Joined: Sat Nov 12, 2011 4:08 am Posts: 134 Location: Melbourne, Australia
For anyone who's thinking of pulling the trigger on these, I thought I'd post a few photos.
I was hoping to field test them in Aus & NZ this southern winter, but I didn't get them until a few weeks ago.
My previous bindings were the Karakoram Split 30s and I was pretty happy with these, but they were getting a little beaten up. Eventually... I'd like to go full-fruitboot, but I'm not ready yet. So I looked to replace my old pair with something lighter.
They come in some 250g lighter than my old split 30s, which is quite a bit. With a new set of split crampons that are also lighter than my previous pair, the total weight saving is around 300g - not bad.
The significant savings would be in the toe strap, board mounting plates and the carbon highback.

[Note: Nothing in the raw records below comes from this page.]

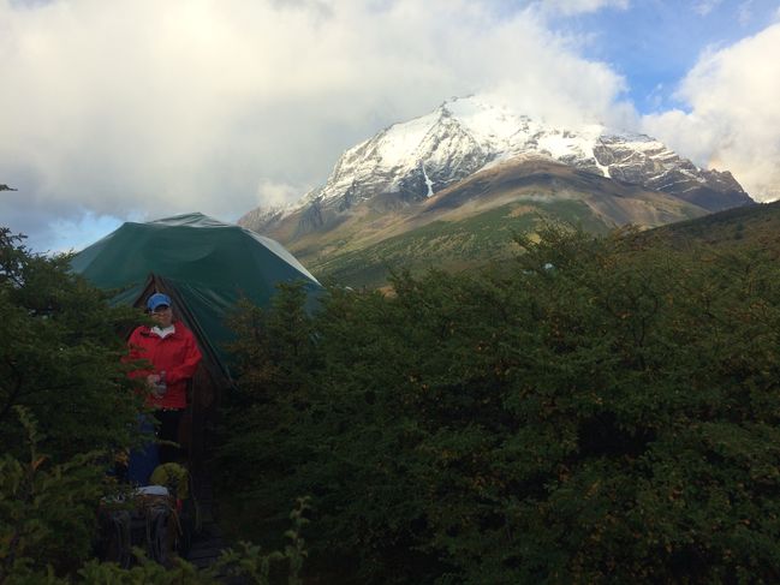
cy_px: 292
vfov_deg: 48.2
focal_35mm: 29
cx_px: 390
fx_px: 654
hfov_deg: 61.7
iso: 32
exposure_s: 1/1172
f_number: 2.2
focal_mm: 4.15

New toe strap. These *look* a little on the flimsy side, but they feel super strong. I think I'll be carrying a spare pair as they age - they're extremely light.
The ankle strap is better constructed than on the Split30s and feels lighter.
It has a length adjustment on the inboard side of the strap to allow the strap to sit evenly over your ankle
The touring toe piece is exactly the same as previous models (which is good as I now have 2 spares!). I will carry a spare with me as losing your touring toe piece is probably the most critical thing when far from the trailhead.
The ride mounting plates are much lighter and smaller. They now overlap the board halves which may help the ride-ability by stiffening it. There's no play/wobble at all once you get it all dialled - took me about an hour. By virtue of the design there seem to be more options for setting your ride stance up i.e. more options for stance width and binding angles. Some people seem to fuss endlessly over a degree here and there. I just slap them on and work it out roughly. Does it feel comfortable? Yeah - now let's go riding (instead of f%$&ing whingeing about your stance!). Sorry, pet hate!
This is the heel side attachment point. On the old split 30s, these used to be on the side of bindings whereas now they're under your feet.
The front part of the ride attachment is now under your foot too and uses a lot less metal
As you can see in the first couple of photos, the (orange) lever to close the heel locks is now on the back of the binding (on the side on the split30s). The only minor problem I've found is that the bottom of the heel lock lever touches my ride mode mounting plates when the heel comes down. See below. It's nothing terrible, you can lift the heel lever slightly (without engaging the heel locking pins) and it doesn't contact anymore. Still....
The highbacks now have a better system for adjusting forward lean when going from tour to ride. The previous incarnation was always getting clogged with snow (when powdery e.g. japan) and I could only lock it back in forward lean about half the time.
Tour mode, for a longer stride.
Ride mode - only one twist required! The amount of forward lean is easily adjusted.
Here's the climbing heels. Allegedly, you can flip them up with the basket on your pole. At first glance they appear to sit quite flush with board, so I'm slightly sceptical - time will tell I guess. (sorry can't be bothered hunting for my poles in back of the garage to try it).
Low heel up
High one (I never really use this one)
The heel lockdown is a superior system than on the split 30s too. I could never get the heel on one of my old bindings to lock down without getting my boot out. It locked the binding using one of the climbing heels (required a special adapter for the climbing heels too). Here's the locking mechanism, it uses the heel locking pins to stop the heel lifting in tour mode. Again, pretty bomber with no wiggle at all.
For split-skiing (uggghhh ) I probably would NOT bring the heel lock all the way closed as I could see it being a little hard to unlock (leaning backwards with gloves on) being very flush and close to the binding. See these photos for what I mean.
My recommended heel lockdown position (pins engaged, but lever not fully up).
Fully locked - may be a little hard to unlock with gloves on?
The crampons are lighter and smaller than my old pair too, but look just as effective.
They're not cheap, 800 clams from memory. Field test will have to wait until January...
Take another look at the heel lifter. I think the intention is to flip both risers up (opening up the "V") and flip back and forth between the two positions instead of collapsing the "V" to change positions. I was down at the Karakoram office a couple of weeks ago playing with the lifters and made a similar mistake.